Segundo interlocutores do governo, o presidente do Senado, Davi Alcolumbre (União Brasil-AP), tem demonstrado sinais considerados dúbios sobre a condução do debate da proposta, o que contribui para a expectativa de que a tramitação permaneça sem definição nas próximas semanas.

A previsão representa uma mudança em relação às expectativas iniciais do Palácio do Planalto, que esperava ver o tema avançar antes do início do recesso legislativo, marcado para 18 de julho. Com o novo cenário, a discussão deverá ser retomada somente após o retorno das atividades no Congresso Nacional.

A PEC é considerada estratégica por aliados do governo federal, que enxergam na proposta um tema de grande repercussão junto à população. A expectativa é que a discussão sobre mudanças na jornada de trabalho possa ganhar destaque no cenário político e nas futuras agendas legislativas.

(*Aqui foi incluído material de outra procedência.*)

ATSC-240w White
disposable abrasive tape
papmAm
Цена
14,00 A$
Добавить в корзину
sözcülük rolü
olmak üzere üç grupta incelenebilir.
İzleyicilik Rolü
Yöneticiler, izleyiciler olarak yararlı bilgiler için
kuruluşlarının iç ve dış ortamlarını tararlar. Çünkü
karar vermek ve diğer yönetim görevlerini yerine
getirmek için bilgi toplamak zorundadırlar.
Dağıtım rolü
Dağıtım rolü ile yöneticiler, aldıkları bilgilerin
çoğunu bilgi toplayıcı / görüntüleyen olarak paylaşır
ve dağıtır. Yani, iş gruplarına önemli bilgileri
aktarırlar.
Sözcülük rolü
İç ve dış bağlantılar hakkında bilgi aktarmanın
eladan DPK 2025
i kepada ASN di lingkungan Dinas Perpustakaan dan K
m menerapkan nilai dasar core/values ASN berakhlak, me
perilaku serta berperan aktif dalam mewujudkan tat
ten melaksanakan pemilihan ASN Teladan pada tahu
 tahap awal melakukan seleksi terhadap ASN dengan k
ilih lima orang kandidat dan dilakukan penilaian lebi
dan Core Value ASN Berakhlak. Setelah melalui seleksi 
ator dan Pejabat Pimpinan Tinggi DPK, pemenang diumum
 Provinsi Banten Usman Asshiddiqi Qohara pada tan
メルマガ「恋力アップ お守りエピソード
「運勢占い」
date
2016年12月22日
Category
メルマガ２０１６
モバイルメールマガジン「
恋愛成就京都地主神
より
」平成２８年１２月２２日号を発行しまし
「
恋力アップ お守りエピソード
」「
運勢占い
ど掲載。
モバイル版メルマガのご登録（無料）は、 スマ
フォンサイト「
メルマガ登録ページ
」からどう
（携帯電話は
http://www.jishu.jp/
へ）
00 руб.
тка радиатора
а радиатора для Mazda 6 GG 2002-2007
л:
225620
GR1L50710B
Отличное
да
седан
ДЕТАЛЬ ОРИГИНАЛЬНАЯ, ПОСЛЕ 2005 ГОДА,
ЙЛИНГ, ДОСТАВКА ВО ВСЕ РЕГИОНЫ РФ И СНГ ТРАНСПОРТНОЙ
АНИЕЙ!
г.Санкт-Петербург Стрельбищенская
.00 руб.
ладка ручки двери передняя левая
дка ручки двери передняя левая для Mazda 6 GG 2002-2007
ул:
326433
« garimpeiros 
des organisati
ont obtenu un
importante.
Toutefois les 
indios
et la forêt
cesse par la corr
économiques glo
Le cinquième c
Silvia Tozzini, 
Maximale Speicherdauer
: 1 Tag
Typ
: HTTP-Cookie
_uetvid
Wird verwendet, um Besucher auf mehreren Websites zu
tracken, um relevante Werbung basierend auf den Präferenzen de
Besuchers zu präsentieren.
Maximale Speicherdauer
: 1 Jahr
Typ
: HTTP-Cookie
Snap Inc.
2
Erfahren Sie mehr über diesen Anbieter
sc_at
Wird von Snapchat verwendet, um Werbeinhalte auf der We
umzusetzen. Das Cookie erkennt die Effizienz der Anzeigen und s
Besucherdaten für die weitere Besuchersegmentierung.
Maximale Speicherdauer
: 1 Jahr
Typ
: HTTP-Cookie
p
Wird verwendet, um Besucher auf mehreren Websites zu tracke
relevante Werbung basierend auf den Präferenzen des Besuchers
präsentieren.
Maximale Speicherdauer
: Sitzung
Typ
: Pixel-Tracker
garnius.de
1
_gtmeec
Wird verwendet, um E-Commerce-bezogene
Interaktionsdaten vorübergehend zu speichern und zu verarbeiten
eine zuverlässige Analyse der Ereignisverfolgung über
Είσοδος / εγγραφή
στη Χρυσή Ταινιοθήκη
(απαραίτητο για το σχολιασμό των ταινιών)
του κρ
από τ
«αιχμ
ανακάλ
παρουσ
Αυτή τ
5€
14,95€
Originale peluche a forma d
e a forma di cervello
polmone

O texto foi aprovado pela Câmara dos Deputados em 27 de maio e, desde então, aguarda andamento no Senado Federal. Até o momento, a proposta ainda não avançou para novas etapas de tramitação na Casa.

Caso seja analisada pelos senadores, a PEC seguirá os procedimentos previstos para alterações constitucionais, incluindo debates, votações e quórum qualificado para eventual aprovação. Enquanto isso, trabalhadores, empregadores e representantes de diferentes setores acompanham os desdobramentos da proposta, que pode provocar mudanças significativas nas relações de trabalho no país.